Texte source =
Mark Schweizer, comment décririez-vous le Tribunal fédéral des brevets (TFΒ) en trois mots ?

Lean deciding machine.

Autrement dit, une machine décisionnelle svelte – mais pourquoi en anglais ?

L’anglais est une langue de première importance pour nous. Nous sommes le seul tribunal de Suisse où l’on peut, d’un commun accord entre les parties, choisir l’anglais comme langue de procédure. Un cinquième environ des procédures menées devant le TFB sont ainsi menées en anglais, même si les arrêts doivent ensuite être rédigés dans l’une des langues officielles, soit l’allemand dans 70% des cas.

Combien d’arrêts sont rendus par an et quel volume cela représente-t-il ?

Votre consigne = Pouvez-vous transcrire fidèlement le passage de l'entretien sur le Tribunal fédéral des brevets qui commence par « Lean deciding machine. » et se poursuit jusqu'à « volume cela représente-t-il ? » ?

Données sources =
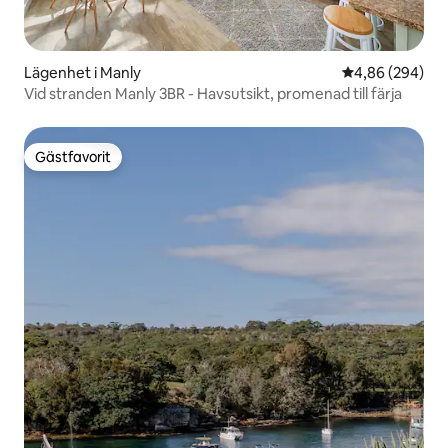
Lägenhet i Manly
4,86 av 5 i ge
4,86 (294)
Vid stranden Manly 3BR - Havsutsikt, promenad till färja
Gästfavorit
Gästfavorit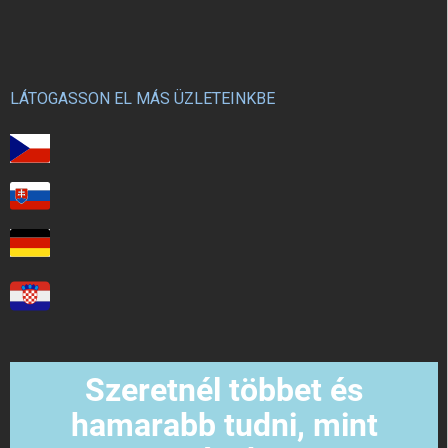
LÁTOGASSON EL MÁS ÜZLETEINKBE
Szeretnél többet és
hamarabb tudni, mint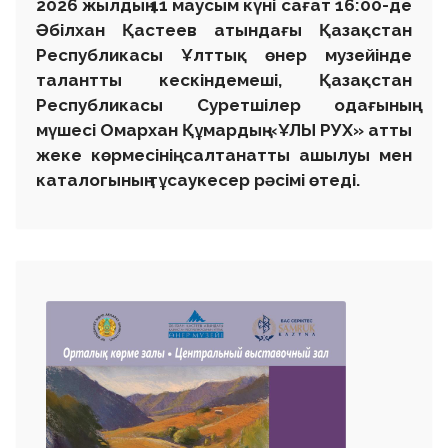
2026 жылдың 11 маусым күні сағат 16:00-де
Әбілхан Қастеев атындағы Қазақстан
Республикасы Ұлттық өнер музейінде
талантты кескіндемеші, Қазақстан
Республикасы Суретшілер одағының
мүшесі Омархан Құмардың «ҰЛЫ РУХ» атты
жеке көрмесінің салтанатты ашылуы мен
каталогының тұсаукесер рәсімі өтеді.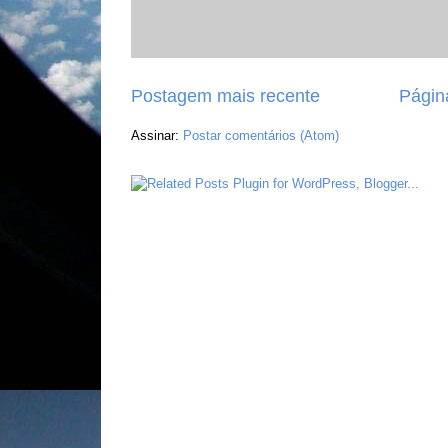
Postagem mais recente
Página
Assinar:
Postar comentários (Atom)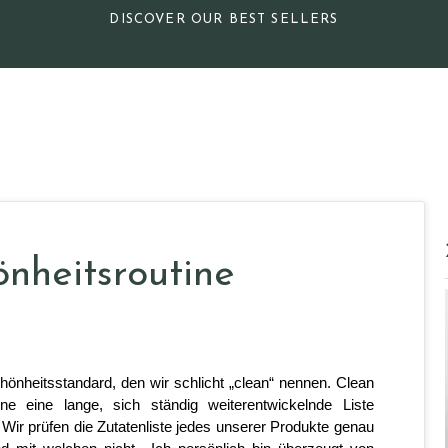
DISCOVER OUR BEST SELLERS
nheitsroutine
önheitsstandard, den wir schlicht „clean“ nennen. Clean 
e eine lange, sich ständig weiterentwickelnde Liste 
. Wir prüfen die Zutatenliste jedes unserer Produkte genau 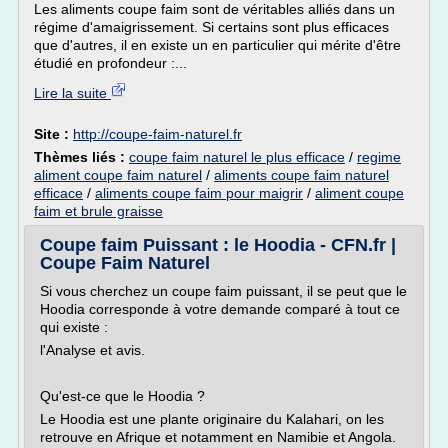
Les aliments coupe faim sont de véritables alliés dans un
régime d'amaigrissement. Si certains sont plus efficaces
que d'autres, il en existe un en particulier qui mérite d'être
étudié en profondeur :...
Lire la suite
Site :
http://coupe-faim-naturel.fr
Thèmes liés :
coupe faim naturel le plus efficace
/
regime
aliment coupe faim naturel
/
aliments coupe faim naturel
efficace
/
aliments coupe faim pour maigrir
/
aliment coupe
faim et brule graisse
Coupe faim Puissant : le Hoodia - CFN.fr |
Coupe Faim Naturel
Si vous cherchez un coupe faim puissant, il se peut que le
Hoodia corresponde à votre demande comparé à tout ce
qui existe :
l'Analyse et avis.
Qu'est-ce que le Hoodia ?
Le Hoodia est une plante originaire du Kalahari, on les
retrouve en Afrique et notamment en Namibie et Angola.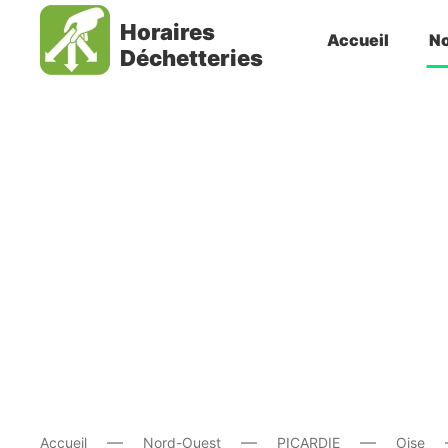
Horaires
Accueil
No
Déchetteries
Accueil
Nord-Ouest
PICARDIE
Oise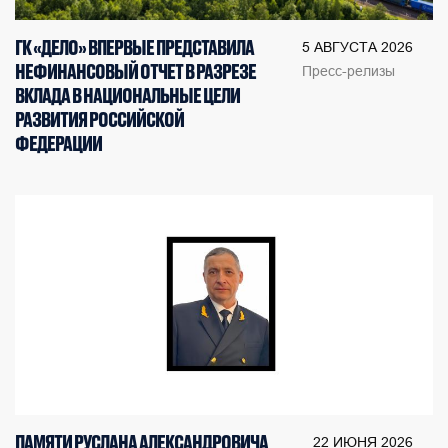
ГК «ДЕЛО» ВПЕРВЫЕ ПРЕДСТАВИЛА
5 АВГУСТА 2026
НЕФИНАНСОВЫЙ ОТЧЕТ В РАЗРЕЗЕ
Пресс-релизы
ВКЛАДА В НАЦИОНАЛЬНЫЕ ЦЕЛИ
РАЗВИТИЯ РОССИЙСКОЙ
ФЕДЕРАЦИИ
ПАМЯТИ РУСЛАНА АЛЕКСАНДРОВИЧА
22 ИЮНЯ 2026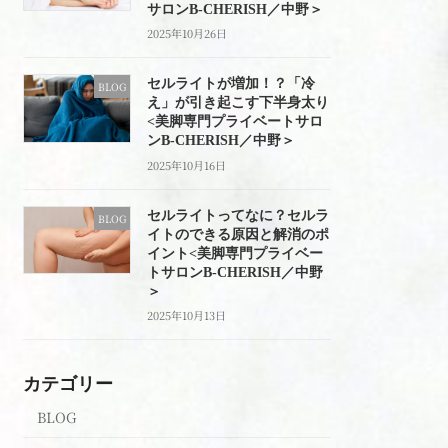
サロンB-CHERISH／中野＞
2025年10月26日
セルライトが増加！？「冷
BLOG
え」が引き起こす下半身太り
<美脚専門プライベートサロ
ンB-CHERISH／中野＞
2025年10月16日
セルライトってなに？セルラ
BLOG
イトのできる原因と解消のポ
イント<美脚専門プライベー
トサロンB-CHERISH／中野
＞
2025年10月13日
カテゴリー
BLOG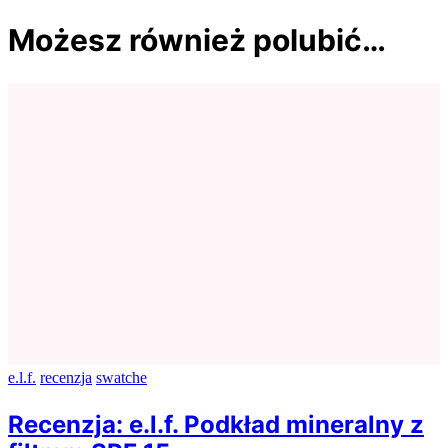
Możesz również polubić…
e.l.f.
recenzja
swatche
Recenzja: e.l.f. Podkład mineralny z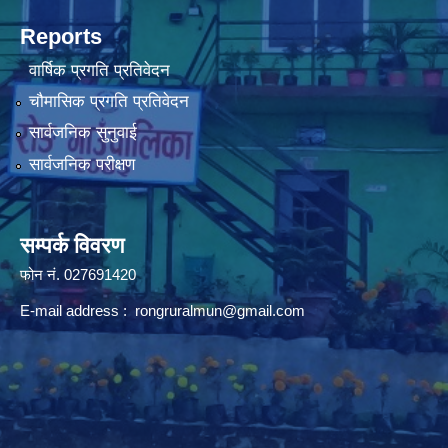
Reports
वार्षिक प्रगति प्रतिवेदन
चौमासिक प्रगति प्रतिवेदन
सार्वजनिक सुनुवाई
सार्वजनिक परीक्षण
सम्पर्क विवरण
फोन न‌ं. 027691420
E-mail address :
rongruralmun@gmail.com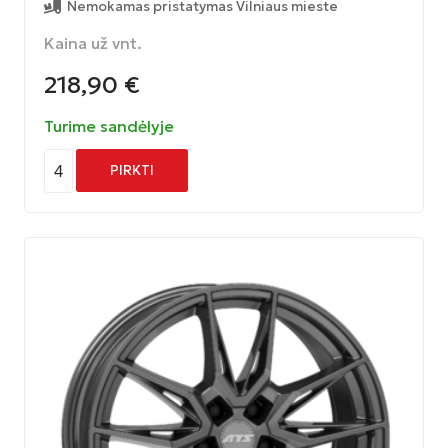
Nemokamas pristatymas Vilniaus mieste
Kaina už vnt.
218,90
€
Turime sandėlyje
4
PIRKTI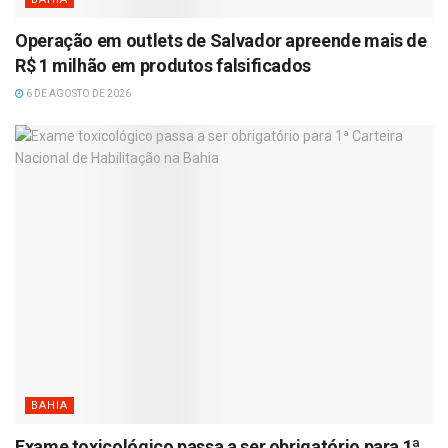
Operação em outlets de Salvador apreende mais de
R$ 1 milhão em produtos falsificados
6 DE AGOSTO DE 2026
BAHIA
Exame toxicológico passa a ser obrigatório para 1ª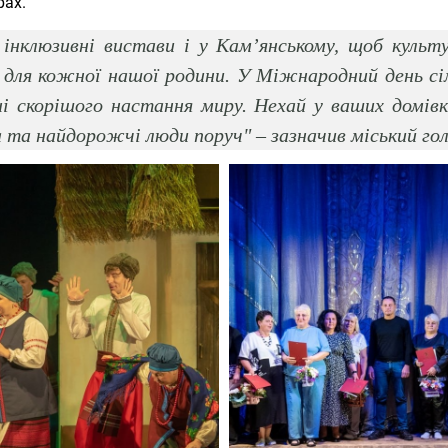
рах.
інклюзивні вистави і у Кам’янському, щоб куль
 для кожної нашої родини. У Міжнародний день с
ині скорішого настання миру. Нехай у ваших домів
 та найдорожчі люди поруч" – зазначив міський гол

Zone de réponse =
Lean deciding machine.

Autrement dit, une machine décisionnelle svelte – mais pourquoi en anglais ?

L’anglais est une langue de première importance pour nous. Nous sommes le seul tribunal de Suisse où l’on peut, d’un commun accord entre les parties, choisir l’anglais comme langue de procédure. Un cinquième environ des procédures menées devant le TFB sont ainsi menées en anglais, même si les arrêts doivent ensuite être rédigés dans l’une des langues officielles, soit l’allemand dans 70% des cas.

Combien d’arrêts sont rendus par an et quel volume cela représente-t-il ?